В чем тут главная точка была, сказать не умею. Кто говорил — чугун здешний особенный, только, на мой глаз, чугун — чугуном, а руки — руками. Про это ни в каком деле забывать не след.
В Каслях, видишь, это фигурное литье с давних годов укоренилось. Еще при бытности Зотовых, когда они тут над народом изгальничали, художники в Каслях живали. Народ, значит, и приобык.
Тоже ведь фигурка, сколь хорошо ее ни слепит художник, сама в чугун не заскочит. Умелыми да ловкими руками ее переводить доводится.
Формовщик хоть и по готовому ведет, а его рука много значит. Чуть оплошал — уродец родится.
Дальше чеканка пойдет. Тоже не всякому глазу да руке впору. При отливке, известно, всегда какой ни на есть изъян случится. Ну, наплывчик выбежит, шадринки[9] высыплет, вмятины тоже бывают, а чаще всего путцы под рукой путаются. Это пленочки так по-нашему зовутся. Чеканщику и приходится все эти изъяны подправить: наплывчики загладить, шадринки сбить, путцы срубить. Со стороны глядя, и то видишь — вовсе тонкое это дело, не всякой руке доступно.

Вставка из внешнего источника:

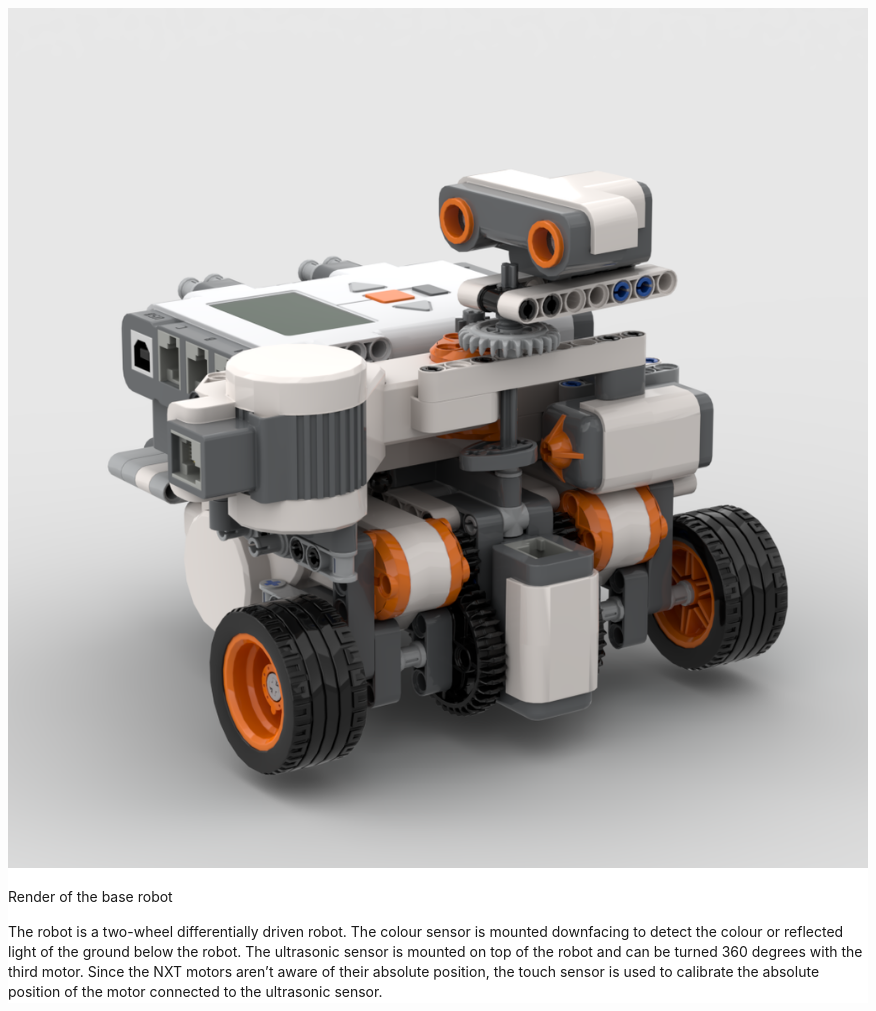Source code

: ![Render of the base robot](./docs/base_robot_render_front.png)

Render of the base robot

The robot is a two-wheel differentially driven robot. The colour sensor is mounted downfacing to detect the colour or reflected light of the ground below the robot. The ultrasonic sensor is mounted on top of the robot and can be turned 360 degrees with the third motor. Since the NXT motors aren’t aware of their absolute position, the touch sensor is used to calibrate the absolute position of the motor connected to the ultrasonic sensor.
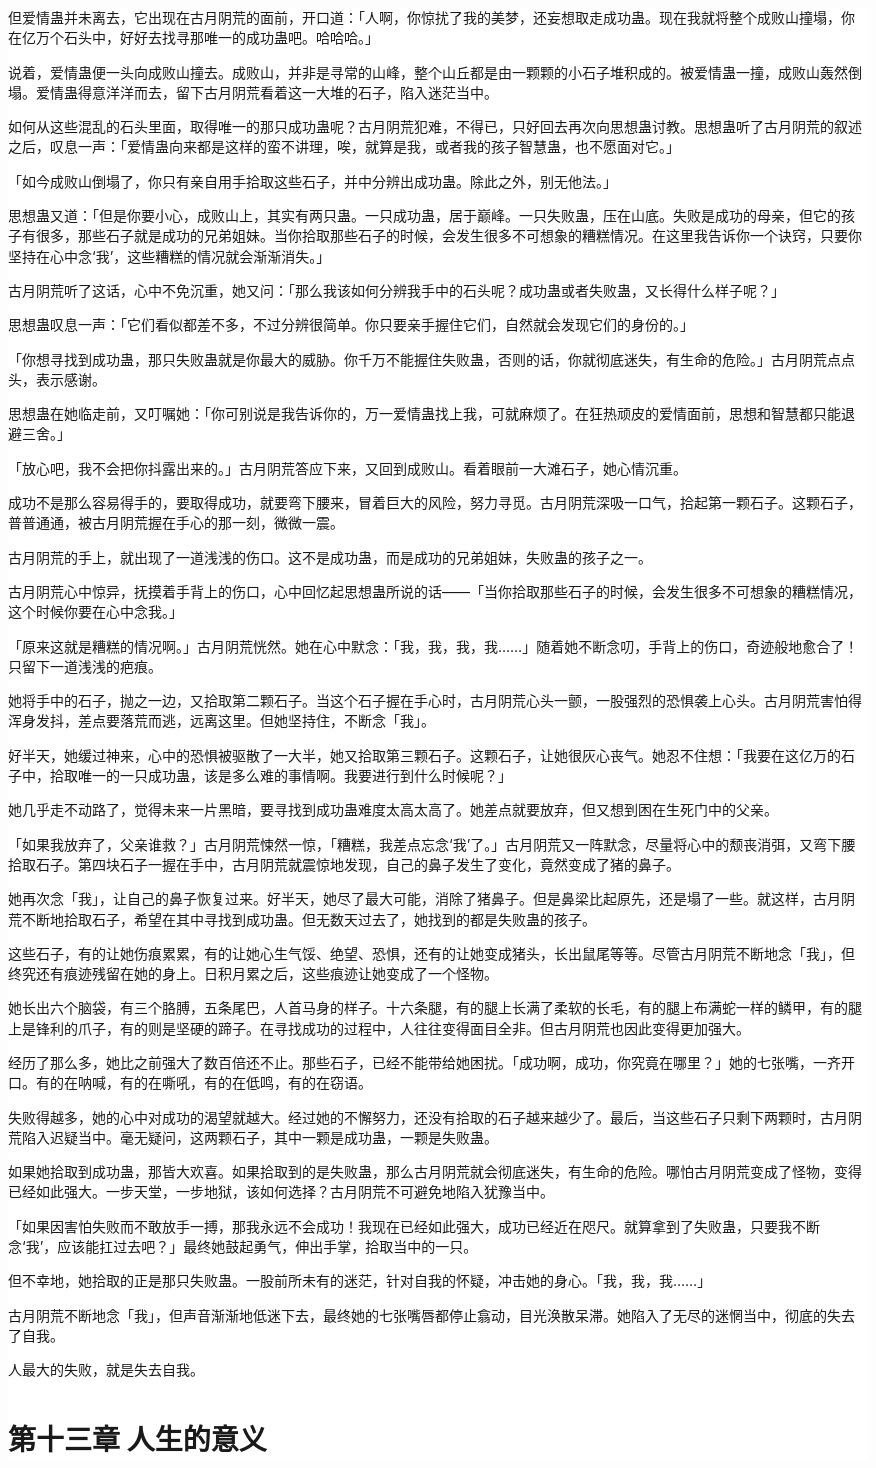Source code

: 但爱情蛊并未离去，它出现在古月阴荒的面前，开口道：「人啊，你惊扰了我的美梦，还妄想取走成功蛊。现在我就将整个成败山撞塌，你在亿万个石头中，好好去找寻那唯一的成功蛊吧。哈哈哈。」

说着，爱情蛊便一头向成败山撞去。成败山，并非是寻常的山峰，整个山丘都是由一颗颗的小石子堆积成的。被爱情蛊一撞，成败山轰然倒塌。爱情蛊得意洋洋而去，留下古月阴荒看着这一大堆的石子，陷入迷茫当中。

如何从这些混乱的石头里面，取得唯一的那只成功蛊呢？古月阴荒犯难，不得已，只好回去再次向思想蛊讨教。思想蛊听了古月阴荒的叙述之后，叹息一声：「爱情蛊向来都是这样的蛮不讲理，唉，就算是我，或者我的孩子智慧蛊，也不愿面对它。」

「如今成败山倒塌了，你只有亲自用手拾取这些石子，并中分辨出成功蛊。除此之外，别无他法。」

思想蛊又道：「但是你要小心，成败山上，其实有两只蛊。一只成功蛊，居于巅峰。一只失败蛊，压在山底。失败是成功的母亲，但它的孩子有很多，那些石子就是成功的兄弟姐妹。当你拾取那些石子的时候，会发生很多不可想象的糟糕情况。在这里我告诉你一个诀窍，只要你坚持在心中念‘我’，这些糟糕的情况就会渐渐消失。」

古月阴荒听了这话，心中不免沉重，她又问：「那么我该如何分辨我手中的石头呢？成功蛊或者失败蛊，又长得什么样子呢？」

思想蛊叹息一声：「它们看似都差不多，不过分辨很简单。你只要亲手握住它们，自然就会发现它们的身份的。」

「你想寻找到成功蛊，那只失败蛊就是你最大的威胁。你千万不能握住失败蛊，否则的话，你就彻底迷失，有生命的危险。」古月阴荒点点头，表示感谢。

思想蛊在她临走前，又叮嘱她：「你可别说是我告诉你的，万一爱情蛊找上我，可就麻烦了。在狂热顽皮的爱情面前，思想和智慧都只能退避三舍。」

「放心吧，我不会把你抖露出来的。」古月阴荒答应下来，又回到成败山。看着眼前一大滩石子，她心情沉重。

成功不是那么容易得手的，要取得成功，就要弯下腰来，冒着巨大的风险，努力寻觅。古月阴荒深吸一口气，拾起第一颗石子。这颗石子，普普通通，被古月阴荒握在手心的那一刻，微微一震。

古月阴荒的手上，就出现了一道浅浅的伤口。这不是成功蛊，而是成功的兄弟姐妹，失败蛊的孩子之一。

古月阴荒心中惊异，抚摸着手背上的伤口，心中回忆起思想蛊所说的话——「当你拾取那些石子的时候，会发生很多不可想象的糟糕情况，这个时候你要在心中念我。」

「原来这就是糟糕的情况啊。」古月阴荒恍然。她在心中默念：「我，我，我，我……」随着她不断念叨，手背上的伤口，奇迹般地愈合了！只留下一道浅浅的疤痕。

她将手中的石子，抛之一边，又拾取第二颗石子。当这个石子握在手心时，古月阴荒心头一颤，一股强烈的恐惧袭上心头。古月阴荒害怕得浑身发抖，差点要落荒而逃，远离这里。但她坚持住，不断念「我」。

好半天，她缓过神来，心中的恐惧被驱散了一大半，她又拾取第三颗石子。这颗石子，让她很灰心丧气。她忍不住想：「我要在这亿万的石子中，拾取唯一的一只成功蛊，该是多么难的事情啊。我要进行到什么时候呢？」

她几乎走不动路了，觉得未来一片黑暗，要寻找到成功蛊难度太高太高了。她差点就要放弃，但又想到困在生死门中的父亲。

「如果我放弃了，父亲谁救？」古月阴荒悚然一惊，「糟糕，我差点忘念‘我’了。」古月阴荒又一阵默念，尽量将心中的颓丧消弭，又弯下腰拾取石子。第四块石子一握在手中，古月阴荒就震惊地发现，自己的鼻子发生了变化，竟然变成了猪的鼻子。

她再次念「我」，让自己的鼻子恢复过来。好半天，她尽了最大可能，消除了猪鼻子。但是鼻梁比起原先，还是塌了一些。就这样，古月阴荒不断地拾取石子，希望在其中寻找到成功蛊。但无数天过去了，她找到的都是失败蛊的孩子。

这些石子，有的让她伤痕累累，有的让她心生气馁、绝望、恐惧，还有的让她变成猪头，长出鼠尾等等。尽管古月阴荒不断地念「我」，但终究还有痕迹残留在她的身上。日积月累之后，这些痕迹让她变成了一个怪物。

她长出六个脑袋，有三个胳膊，五条尾巴，人首马身的样子。十六条腿，有的腿上长满了柔软的长毛，有的腿上布满蛇一样的鳞甲，有的腿上是锋利的爪子，有的则是坚硬的蹄子。在寻找成功的过程中，人往往变得面目全非。但古月阴荒也因此变得更加强大。

经历了那么多，她比之前强大了数百倍还不止。那些石子，已经不能带给她困扰。「成功啊，成功，你究竟在哪里？」她的七张嘴，一齐开口。有的在呐喊，有的在嘶吼，有的在低鸣，有的在窃语。

失败得越多，她的心中对成功的渴望就越大。经过她的不懈努力，还没有拾取的石子越来越少了。最后，当这些石子只剩下两颗时，古月阴荒陷入迟疑当中。毫无疑问，这两颗石子，其中一颗是成功蛊，一颗是失败蛊。

如果她拾取到成功蛊，那皆大欢喜。如果拾取到的是失败蛊，那么古月阴荒就会彻底迷失，有生命的危险。哪怕古月阴荒变成了怪物，变得已经如此强大。一步天堂，一步地狱，该如何选择？古月阴荒不可避免地陷入犹豫当中。

「如果因害怕失败而不敢放手一搏，那我永远不会成功！我现在已经如此强大，成功已经近在咫尺。就算拿到了失败蛊，只要我不断念‘我’，应该能扛过去吧？」最终她鼓起勇气，伸出手掌，拾取当中的一只。

但不幸地，她拾取的正是那只失败蛊。一股前所未有的迷茫，针对自我的怀疑，冲击她的身心。「我，我，我……」

古月阴荒不断地念「我」，但声音渐渐地低迷下去，最终她的七张嘴唇都停止翕动，目光涣散呆滞。她陷入了无尽的迷惘当中，彻底的失去了自我。

人最大的失败，就是失去自我。

# 第十三章 人生的意义

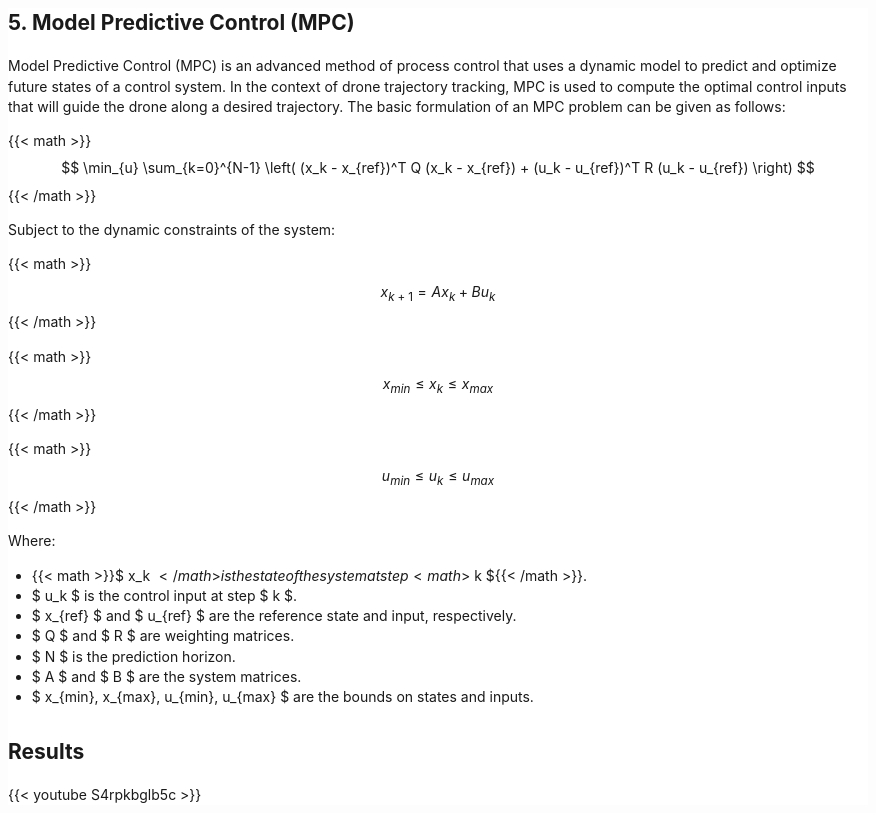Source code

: ## 5. Model Predictive Control (MPC)

Model Predictive Control (MPC) is an advanced method of process control that uses a dynamic model to predict and optimize future states of a control system. In the context of drone trajectory tracking, MPC is used to compute the optimal control inputs that will guide the drone along a desired trajectory. The basic formulation of an MPC problem can be given as follows:

{{< math >}}
$$
\min_{u} \sum_{k=0}^{N-1} \left( (x_k - x_{ref})^T Q (x_k - x_{ref}) + (u_k - u_{ref})^T R (u_k - u_{ref}) \right)
$$
{{< /math >}}

Subject to the dynamic constraints of the system:

{{< math >}}
$$
x_{k+1} = A x_k + B u_k
$$
{{< /math >}}

{{< math >}}
$$
x_{min} \leq x_k \leq x_{max}
$$
{{< /math >}}

{{< math >}}
$$
u_{min} \leq u_k \leq u_{max}
$$
{{< /math >}}

Where:
- {{< math >}}$ x_k ${{< /math >}} is the state of the system at step {{< math >}}$ k ${{< /math >}}.
- $ u_k $ is the control input at step $ k $.
- $ x_{ref} $ and $ u_{ref} $ are the reference state and input, respectively.
- $ Q $ and $ R $ are weighting matrices.
- $ N $ is the prediction horizon.
- $ A $ and $ B $ are the system matrices.
- $ x_{min}, x_{max}, u_{min}, u_{max} $ are the bounds on states and inputs.

## Results
{{< youtube S4rpkbglb5c >}}

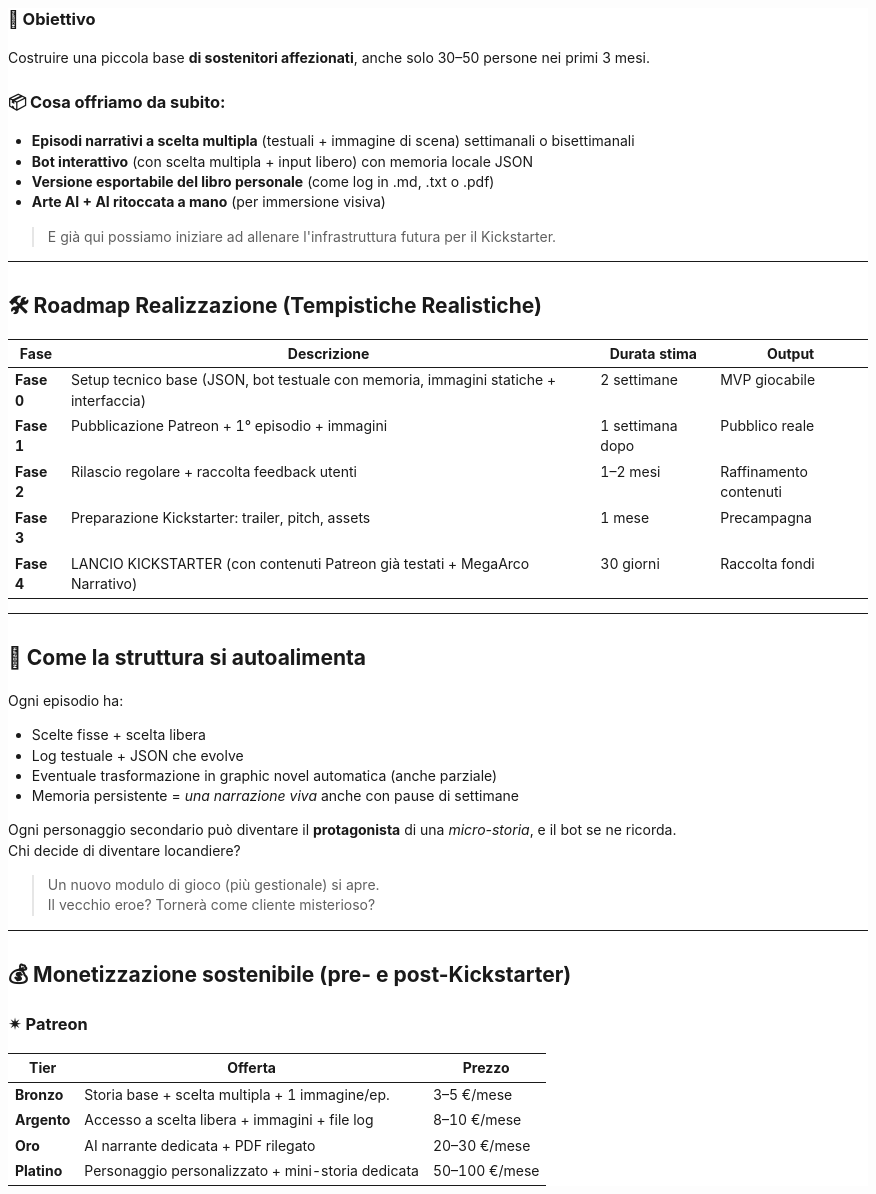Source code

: ### 🎯 Obiettivo
Costruire una piccola base **di sostenitori affezionati**, anche solo 30–50 persone nei primi 3 mesi.

### 📦 Cosa offriamo da subito:
- **Episodi narrativi a scelta multipla** (testuali + immagine di scena) settimanali o bisettimanali
- **Bot interattivo** (con scelta multipla + input libero) con memoria locale JSON
- **Versione esportabile del libro personale** (come log in .md, .txt o .pdf)
- **Arte AI + AI ritoccata a mano** (per immersione visiva)

> E già qui possiamo iniziare ad allenare l'infrastruttura futura per il Kickstarter.

---

## 🛠️ Roadmap Realizzazione (Tempistiche Realistiche)

| Fase | Descrizione | Durata stima | Output |
|------|-------------|--------------|--------|
| **Fase 0** | Setup tecnico base (JSON, bot testuale con memoria, immagini statiche + interfaccia) | 2 settimane | MVP giocabile |
| **Fase 1** | Pubblicazione Patreon + 1° episodio + immagini | 1 settimana dopo | Pubblico reale |
| **Fase 2** | Rilascio regolare + raccolta feedback utenti | 1–2 mesi | Raffinamento contenuti |
| **Fase 3** | Preparazione Kickstarter: trailer, pitch, assets | 1 mese | Precampagna |
| **Fase 4** | LANCIO KICKSTARTER (con contenuti Patreon già testati + MegaArco Narrativo) | 30 giorni | Raccolta fondi |

---

## 🔄 Come la struttura si autoalimenta

Ogni episodio ha:
- Scelte fisse + scelta libera
- Log testuale + JSON che evolve
- Eventuale trasformazione in graphic novel automatica (anche parziale)
- Memoria persistente = *una narrazione viva* anche con pause di settimane

Ogni personaggio secondario può diventare il **protagonista** di una *micro-storia*, e il bot se ne ricorda.  
Chi decide di diventare locandiere?  
> Un nuovo modulo di gioco (più gestionale) si apre.  
> Il vecchio eroe? Tornerà come cliente misterioso?

---

## 💰 Monetizzazione sostenibile (pre- e post-Kickstarter)

### ✴ Patreon
| Tier | Offerta | Prezzo |
|------|---------|--------|
| **Bronzo** | Storia base + scelta multipla + 1 immagine/ep. | 3–5 €/mese |
| **Argento** | Accesso a scelta libera + immagini + file log | 8–10 €/mese |
| **Oro** | AI narrante dedicata + PDF rilegato | 20–30 €/mese |
| **Platino** | Personaggio personalizzato + mini-storia dedicata | 50–100 €/mese |

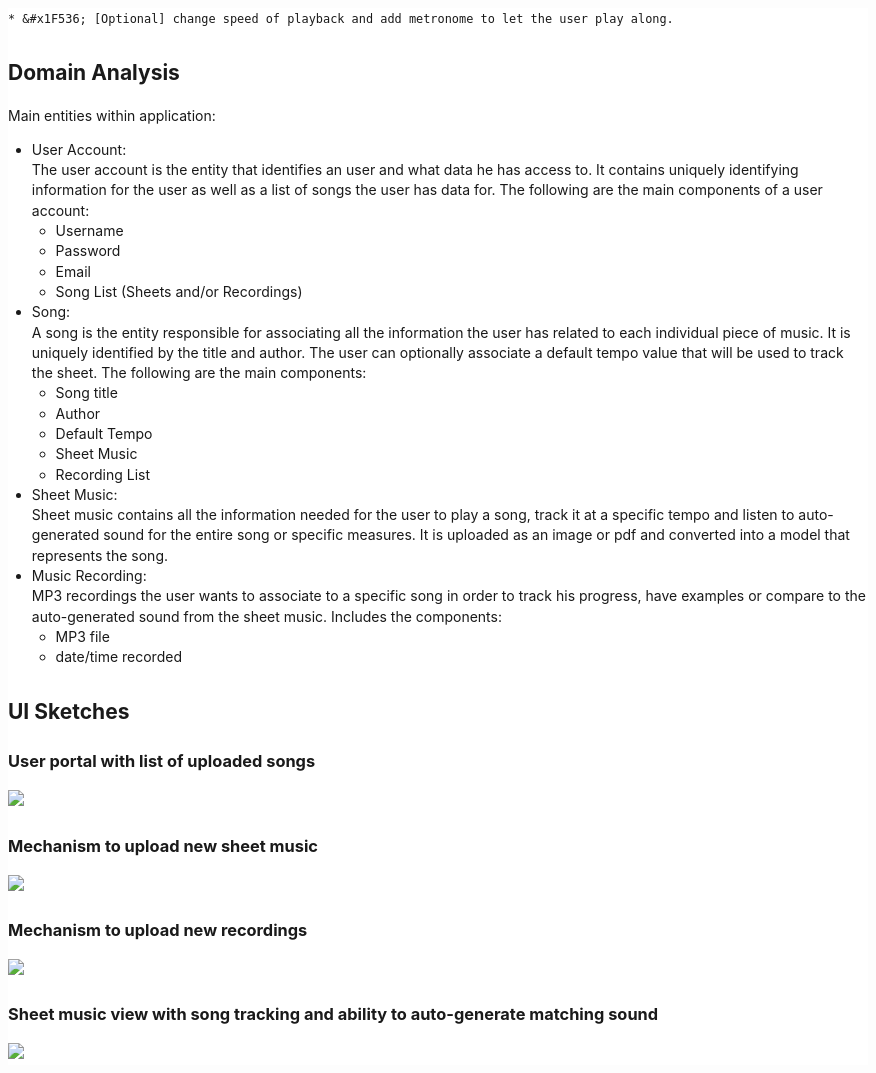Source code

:     * &#x1F536; [Optional] change speed of playback and add metronome to let the user play along.

## Domain Analysis
Main entities within application:
* User Account:  
The user account is the entity that identifies an user and what data he has access to. It contains uniquely identifying information for the user as well as a list of songs the user has data for. The following are the main components of a user account:
    * Username
    * Password
    * Email
    * Song List (Sheets and/or Recordings)
* Song:  
A song is the entity responsible for associating all the information the user has related to each individual piece of music. It is uniquely identified by the title and author. The user can optionally associate a default tempo value that will be used to track the sheet. The following are the main components:
    * Song title
    * Author
    * Default Tempo
    * Sheet Music
    * Recording List
* Sheet Music:  
Sheet music contains all the information needed for the user to play a song, track it at a specific tempo and listen to auto-generated sound for the entire song or specific measures. It is uploaded as an image or pdf and converted into a model that represents the song.
* Music Recording:  
MP3 recordings the user wants to associate to a specific song in order to track his progress, have examples or compare to the auto-generated sound from the sheet music. Includes the components:
    * MP3 file
    * date/time recorded 

## UI Sketches

### User portal with list of uploaded songs
<img src="https://github.com/jhu-oose/2017-group-12/blob/master/UI_sketches/Profile.png" >

### Mechanism to upload new sheet music
<img src="https://github.com/jhu-oose/2017-group-12/blob/master/UI_sketches/Upload Sheet Music.png" >

### Mechanism to upload new recordings
<img src="https://github.com/jhu-oose/2017-group-12/blob/master/UI_sketches/Upload Recordings.png" >

### Sheet music view with song tracking and ability to auto-generate matching sound
<img src="https://github.com/jhu-oose/2017-group-12/blob/master/UI_sketches/Play.png" >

Бронзировка да покраска проще кажутся, а изведай — узнаешь, что и тут всяких хитростей-тонкостей многонько.
А ведь все это к одному шло. Оно и выходит, что около каслинского фигурного литья кроме художников немало народу ходило. И набирался этот народ из того десятка, какой не от всякой сотни поставишь. Многие, конечно, по тем временам вовсе неграмотные были, а дарованье к этому делу имели.
Фигурки, по коим литье велось, не все заводские художники готовили. Больше того их со стороны привозили. Которое, как говорится, из столицы, которое — из-за границы, а то и просто с толчка. Ну, мало ли, — приглянется заводским барам какая вещичка, они и посылают ее в Касли с наказом:
— Отлейте по этому образцу, к такому-то сроку.
Заводские мастера отольют, а сами про всякую отливку посудачат.
— Это, не иначе, француз придумал. У них, знаешь, всегда так: либо веселенький узорчик пустят, либо выдумку почудней. Вроде вон парня с крылышками на пятках. Кузьмич из красильной еще его торгованом Меркушкой[10] зовет.
— Немецкую работу, друг, тоже без ошибки узнать можно. Как лошадка поглаже да посытее, либо бык пудов этак на сорок, а то барыня погрузнее, в полном снаряде да еще с собакой, так и знай — без немецкой руки тут не обошлось. Потому — немец первым делом о сытости думает.
Ну вот. В числе прочих литейщиков был в те годы Торокин Василий Федорыч. В пожилых считался. Дядей Васей в литейном его звали.
Этот дядя Вася с малых лет на формовке работал и, видно, талан к этому делу имел. Даром что неграмотный, а лучше всех доводил. Самые тонкие работы ему доверяли.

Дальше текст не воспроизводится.